The article is called “Christian Morality and the Search for Happiness”. It’s one chapter in the book Faith Matters: Fundamentals of Faith recently published by St Pauls, London; with chapters by different authors about prayer, the bible, authority and conscience, and Catholic social teaching. Well worth buying! (I can’t find it on Amazon – but there is a link here to the St Paul’s Bookshop page about the book, where you can order it online.)
I dont think of the word blessed as sounding ‘too’ religious, although it of course is religious. For me it provokes more of a feeling of something which comes from outside of ourselves. Something ‘happened’ upon us, as apposed to cursed we are blessed. Something more of an extrinsic gift. That gives us wealth or richness of spirit.
Yes the word flourishing is lovely , Its a perfect word to describe my children when they are blooming/happy/and full of life.
The more I think about your posts the more I consider happiness to be the tangible energy and expression both inside and outside of ourselves, produced by a feeling of effervescent peace and truth.
When we are so perfectly happy we feel as if we are floating. Maybe the state of authentic happiness is the point of refrence before we transcend ?
This post is interesting as it looks at various meanings of happiness. All the more interesting for me as you examine the real meaning of the word rather than those things we often think of as components of happiness – nice house, well paid job, flashy car etc. I particularly like the Greek word ‘eudaimonia’ and your suggestion of its extended meaning of ‘all-round human fulfillment’. In my work with people of all social backgrounds, I can see that ‘eudaimonia’ is what we are all seeking to achieve. Perhaps if Maslow was forced to place another word at the top of his Hierarchy of Needs, this might be it!
I think there are many different flavours of happiness.
I think if we humans spent less time and energy seeking and more being, we would be a lot happier.
The mistake many of us make is in the seeking outside of ourselves. Taking the time to love and accept ourselves is one of the HUGE secrets of happiness. Without that love and acceptance, happiness is impossible. It all starts and ends with us.
Live Life Happy!
Yesterday I read the well worth reading ‘Faith Matters’. The word sustainable comes to mind. I agree morality offers us a framework with which to sustain our long term happiness.
The crucifixion as well as the living sacrifice of our Beloved, becomes an absolute truth to our life sacrifices made, or selflessness rendered.

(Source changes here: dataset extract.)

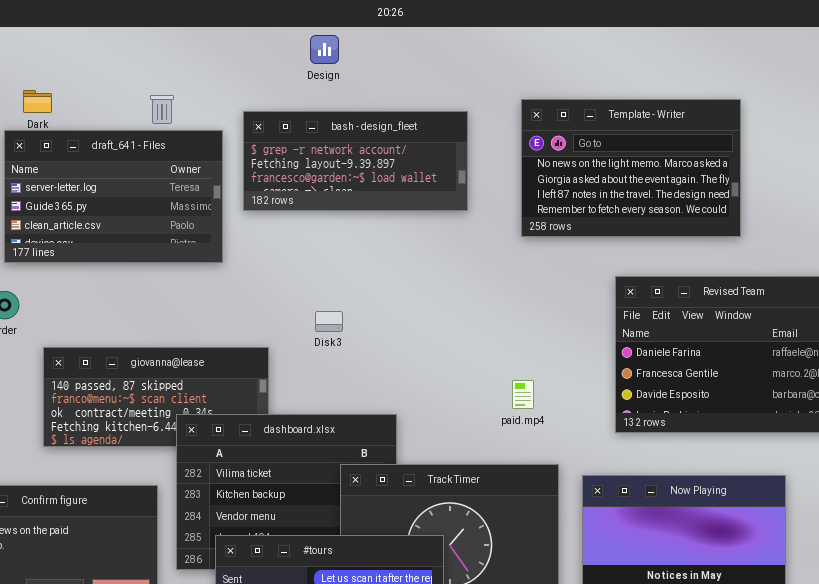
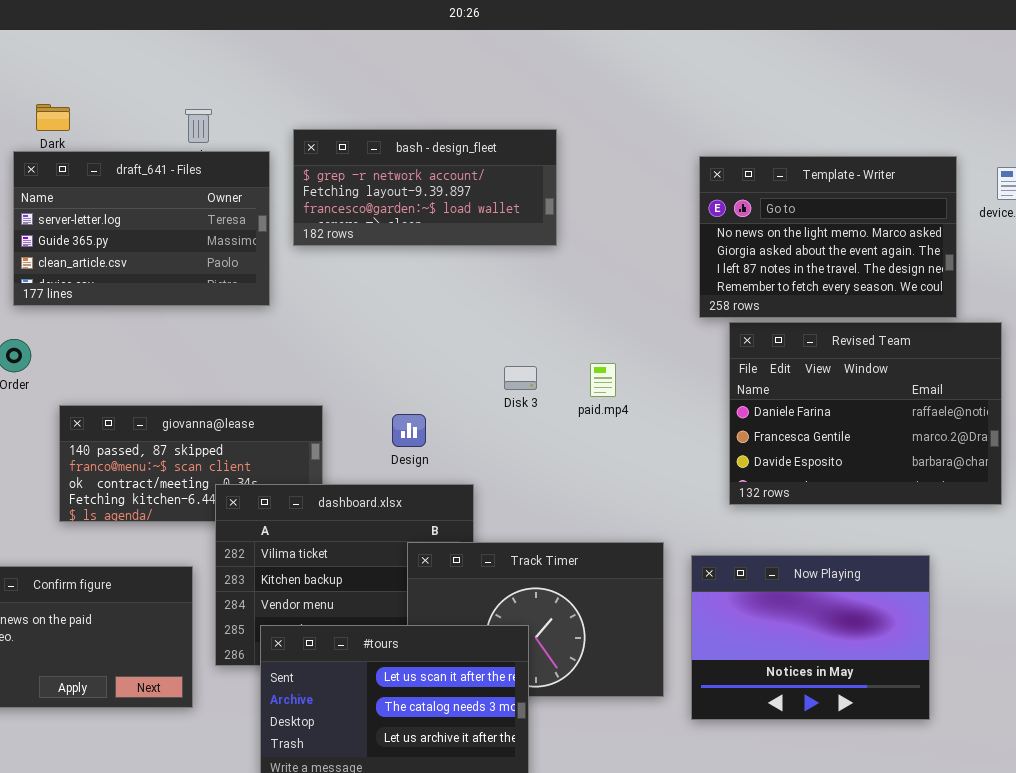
Design: [310,35,339,64] -> [392,414,426,447], moved
Template - Writer: [521,99,741,237] -> [699,156,957,318], moved
Disk 3: [315,311,343,332] -> [504,366,537,390], moved
paid.mp4: [512,380,534,409] -> [590,363,616,397], moved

I believe a moral happiness whereby ones yoke is light, is far more beneficial to resurrection, than an immoral happiness whereby one is weighed down by ones own conscience.
However regardless of service to others leading to happiness, one of my struggles in happiness has come about by differing branches of religion, educating and influencing us with different sets of morals (as in my circumstances) from a secular, to a C of E, to a Catholic faith.
All with differing rules on remarriage. It then becomes possible to be a moral person living an apparently immoral and inauthentic life, understood and agreed (based on ones changing beliefs and values)
The consequences become almost impossible for any human when we can not define a right pathway between a ‘moral unhappiness’ an ‘immoral happiness’, whereby we are lawfully locked in, and then a God discovered absolute truth.
One then has to believe that where authentic Love is, so too is God. And therefore enduring happiness. Happiness then can be realised deeply in prayer.